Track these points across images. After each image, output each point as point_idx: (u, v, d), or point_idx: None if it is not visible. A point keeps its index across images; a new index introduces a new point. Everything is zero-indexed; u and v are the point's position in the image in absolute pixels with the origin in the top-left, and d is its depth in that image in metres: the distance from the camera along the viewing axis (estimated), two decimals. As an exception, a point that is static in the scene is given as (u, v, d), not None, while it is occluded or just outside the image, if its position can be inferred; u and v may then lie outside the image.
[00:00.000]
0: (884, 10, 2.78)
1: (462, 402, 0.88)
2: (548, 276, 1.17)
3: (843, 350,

= = =

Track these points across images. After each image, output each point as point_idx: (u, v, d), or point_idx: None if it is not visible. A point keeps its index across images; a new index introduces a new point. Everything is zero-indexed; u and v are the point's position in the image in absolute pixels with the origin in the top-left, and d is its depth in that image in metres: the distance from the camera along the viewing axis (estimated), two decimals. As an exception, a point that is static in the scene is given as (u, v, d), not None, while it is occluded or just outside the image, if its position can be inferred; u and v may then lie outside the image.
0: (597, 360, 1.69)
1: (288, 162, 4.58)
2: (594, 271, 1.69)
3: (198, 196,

= = =

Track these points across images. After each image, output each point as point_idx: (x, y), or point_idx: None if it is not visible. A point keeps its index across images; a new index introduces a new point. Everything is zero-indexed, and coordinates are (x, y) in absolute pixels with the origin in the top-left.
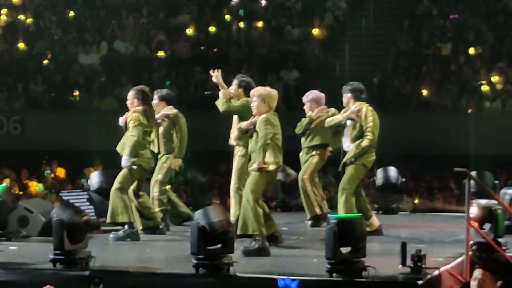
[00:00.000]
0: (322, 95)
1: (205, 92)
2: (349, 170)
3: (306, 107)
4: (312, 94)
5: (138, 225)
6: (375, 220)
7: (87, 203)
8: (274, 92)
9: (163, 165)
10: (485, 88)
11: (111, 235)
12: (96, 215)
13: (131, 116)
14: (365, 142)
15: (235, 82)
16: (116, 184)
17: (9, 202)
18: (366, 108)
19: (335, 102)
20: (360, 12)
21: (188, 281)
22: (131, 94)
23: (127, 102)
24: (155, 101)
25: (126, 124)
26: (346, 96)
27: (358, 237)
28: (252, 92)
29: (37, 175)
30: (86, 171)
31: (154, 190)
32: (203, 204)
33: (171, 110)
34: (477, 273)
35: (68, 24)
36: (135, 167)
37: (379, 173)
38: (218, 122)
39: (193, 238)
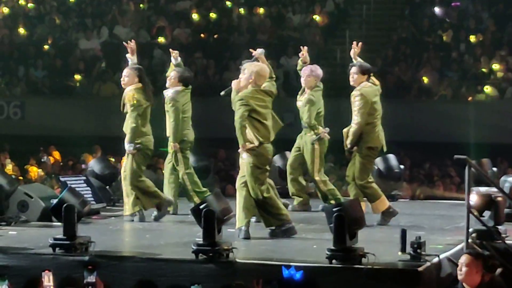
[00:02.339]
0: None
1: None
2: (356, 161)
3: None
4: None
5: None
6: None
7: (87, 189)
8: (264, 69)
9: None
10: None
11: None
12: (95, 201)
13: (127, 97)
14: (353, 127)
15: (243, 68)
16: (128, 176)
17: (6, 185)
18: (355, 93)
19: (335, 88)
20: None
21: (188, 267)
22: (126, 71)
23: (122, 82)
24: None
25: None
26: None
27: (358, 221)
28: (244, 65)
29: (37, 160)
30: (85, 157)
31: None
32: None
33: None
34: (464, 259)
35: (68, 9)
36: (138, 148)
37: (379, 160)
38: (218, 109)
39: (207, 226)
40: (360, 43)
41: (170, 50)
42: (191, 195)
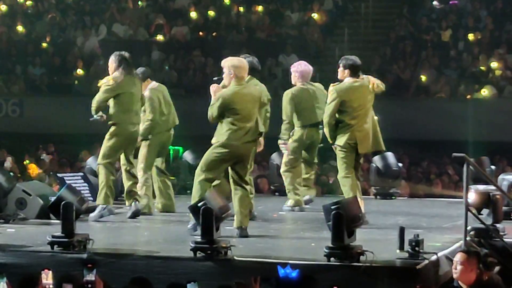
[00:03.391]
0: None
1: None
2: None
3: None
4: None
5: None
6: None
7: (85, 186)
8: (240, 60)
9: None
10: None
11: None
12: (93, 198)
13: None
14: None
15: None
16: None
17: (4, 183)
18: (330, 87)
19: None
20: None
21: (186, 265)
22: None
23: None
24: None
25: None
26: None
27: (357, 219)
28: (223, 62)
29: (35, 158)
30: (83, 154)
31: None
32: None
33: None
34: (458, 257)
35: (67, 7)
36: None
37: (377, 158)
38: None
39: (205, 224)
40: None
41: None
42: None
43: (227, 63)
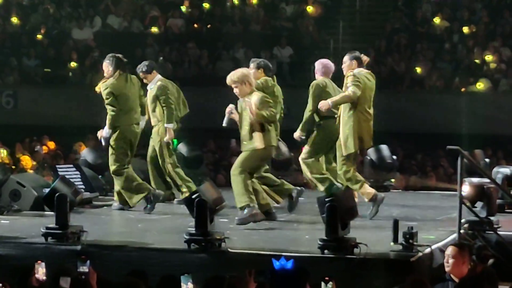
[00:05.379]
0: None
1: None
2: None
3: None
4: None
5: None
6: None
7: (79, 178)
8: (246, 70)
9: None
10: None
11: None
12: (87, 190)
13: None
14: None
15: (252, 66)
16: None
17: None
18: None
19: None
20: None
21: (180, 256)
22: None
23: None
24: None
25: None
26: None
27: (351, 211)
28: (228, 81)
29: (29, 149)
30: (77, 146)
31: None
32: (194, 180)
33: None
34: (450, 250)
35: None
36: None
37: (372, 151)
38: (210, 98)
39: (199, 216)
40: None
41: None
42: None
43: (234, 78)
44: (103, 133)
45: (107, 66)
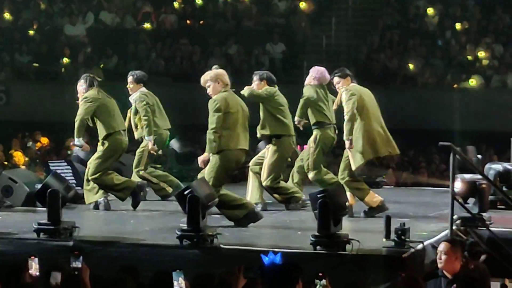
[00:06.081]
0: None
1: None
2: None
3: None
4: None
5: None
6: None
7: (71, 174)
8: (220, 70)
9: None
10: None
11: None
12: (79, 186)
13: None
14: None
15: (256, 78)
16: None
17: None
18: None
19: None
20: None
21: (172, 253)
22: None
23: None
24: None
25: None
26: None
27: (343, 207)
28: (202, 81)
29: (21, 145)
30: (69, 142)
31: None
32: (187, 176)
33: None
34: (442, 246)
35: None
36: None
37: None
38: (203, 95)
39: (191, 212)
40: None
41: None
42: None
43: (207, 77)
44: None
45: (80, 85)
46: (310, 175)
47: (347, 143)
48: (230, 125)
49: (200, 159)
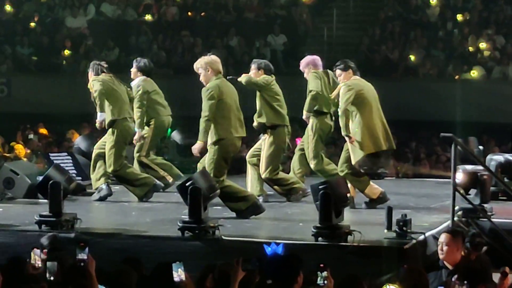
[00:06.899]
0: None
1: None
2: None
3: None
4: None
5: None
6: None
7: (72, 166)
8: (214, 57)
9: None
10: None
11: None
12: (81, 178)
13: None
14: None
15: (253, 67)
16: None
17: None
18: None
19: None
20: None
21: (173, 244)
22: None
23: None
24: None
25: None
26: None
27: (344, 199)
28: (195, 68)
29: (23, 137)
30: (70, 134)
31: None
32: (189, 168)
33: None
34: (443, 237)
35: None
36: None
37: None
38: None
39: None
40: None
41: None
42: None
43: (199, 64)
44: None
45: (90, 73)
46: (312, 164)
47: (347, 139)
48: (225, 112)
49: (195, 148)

= = =

(TASK BRIEF): The response should hold exactly the lines starting at the line with "19: (335, 102)" and ending at the line with "39: (193, 238)", and no other line of the material above.

(EXERCISE RESPONSE):
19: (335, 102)
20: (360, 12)
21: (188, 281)
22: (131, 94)
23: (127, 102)
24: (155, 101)
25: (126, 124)
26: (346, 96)
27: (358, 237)
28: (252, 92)
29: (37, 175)
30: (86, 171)
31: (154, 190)
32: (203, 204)
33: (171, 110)
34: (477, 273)
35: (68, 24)
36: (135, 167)
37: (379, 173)
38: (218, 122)
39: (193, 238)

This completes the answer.